RC Lens – FC Lorient (0-1) : Ce qu’on a aimé et moins aimé

Les sifflets qui ont balayé les travées de Bollaert-Delelis au coup de sifflet final traduisent une angoisse grandissante en Artois. En chutant à domicile face à Lorient (0-1) dans la foulée de la désillusion strasbourgeoise, le RC Lens a enchaîné un deuxième revers consécutif aux allures de véritable purge, offrant au passage aux Merlus leur premier succès de la saison.

Face au néant créatif et à l’indigence du jeu déployé, Dino Toppmöller n’a d’ailleurs pas cherché à masquer le désastre, approuvant lucidement la colère d’un public médusé.
À quelques jours d’un déplacement périlleux sur la pelouse du Slavia Prague, ce marasme collectif s’installe au pire moment. Sur les réseaux sociaux, la gronde monte : si un simple bloc lorientais a suffi à paralyser à ce point l’animation Sang et Or, l’exigence de la Ligue des Champions promet une sévère correction sans une remise en question immédiate.
À l’heure du bilan d’un après-midi glacial, les motifs d’espoir se font rares face à l’accumulation des déceptions.

Ce que nous avons aimé :

 – La très belle reprise de volée de Cuisance des 20 mètres, détournée en corner par le portier lorientais à la 77ᵉ minute.
Abdallah Sima, de l’envie, de la générosité, sa capacité à garder le ballon, à jouer en remise, mais souvent trop bouillon avec du déchet technique.
– L’abattage de Michal Skoras, un des rares Lensois à avoir gardé la tête haute, que ce soit à gauche ou à droite en fin de rencontre.
– Même s’il n’a pas été en réussite, le match de Florian Thauvin.
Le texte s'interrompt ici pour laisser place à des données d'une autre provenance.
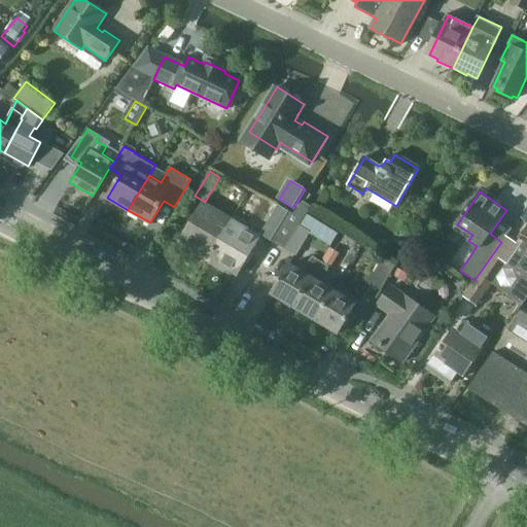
[(292,215),(288,212),(271,241),(296,256),(312,231),(301,224),(313,205),(303,199),(292,215)]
Il a continuellement pris des initiatives, créé des décalages, mais son jeu a manqué de précision.

Ce que nous avons moins aimé :

 – Devoir reconnaître que Strasbourg n’était pas qu’un incident de parcours
– Voir Matthieu Udol et Yacinne Titraoui sortir sur blessure. L’infirmerie déborde de nouveau.
– De devoir attendre la 44ᵉ pour assister au premier tir cadré lensois.
– La relance plein axe et pas assez appuyée d’Ismaëlo Ganiou, qui amène le but lorientais, alors que les autres défenseurs assistent impuissants à la scène.
– Le coaching de Dino Topmöller. Pourquoi Ivanovic, qui avait chaussé ses protèges tibias à la mi-temps, est resté sur le banc ?
– La prestation de Ruben Aguilar. Beaucoup trop de ballons perdus et un manque d’inspiration dans les phases offensives.
– La relative faiblesse du milieu lensois, quelle que soit la configuration.
– La seconde faute, inutile, de Souleymane Sagnan, dans les arrêts de jeu, qui amène le rouge. Toppmöller est désormais privé de deux axiaux gauche.
– De devoir constater que la qualité du pressing n’est plus du tout la même que celle de la saison dernière.
– Nous rendre compte que Mvogo n’a eu que deux arrêts compliqués à effectuer, sur la reprise de volée de Cuisance et sur le lobe vicieux de Thauvin en fin de rencontre. Beaucoup de situations, mais seulement deux occasions franches.
– Le schéma tactique trop prévisible des Lensois avec cette multitude de centres qui ne trouvent jamais preneur.
– L’entrée en jeu insignifiante d’Odsonne Edouard.
– Trois matchs de Ligue 1, cinq buts encaissés, le sentiment que la saison pourrait être longue…
– Devoir reconnaître que l’addition aurait pu être plus lourde sans la maladresse des attaquants lorientais.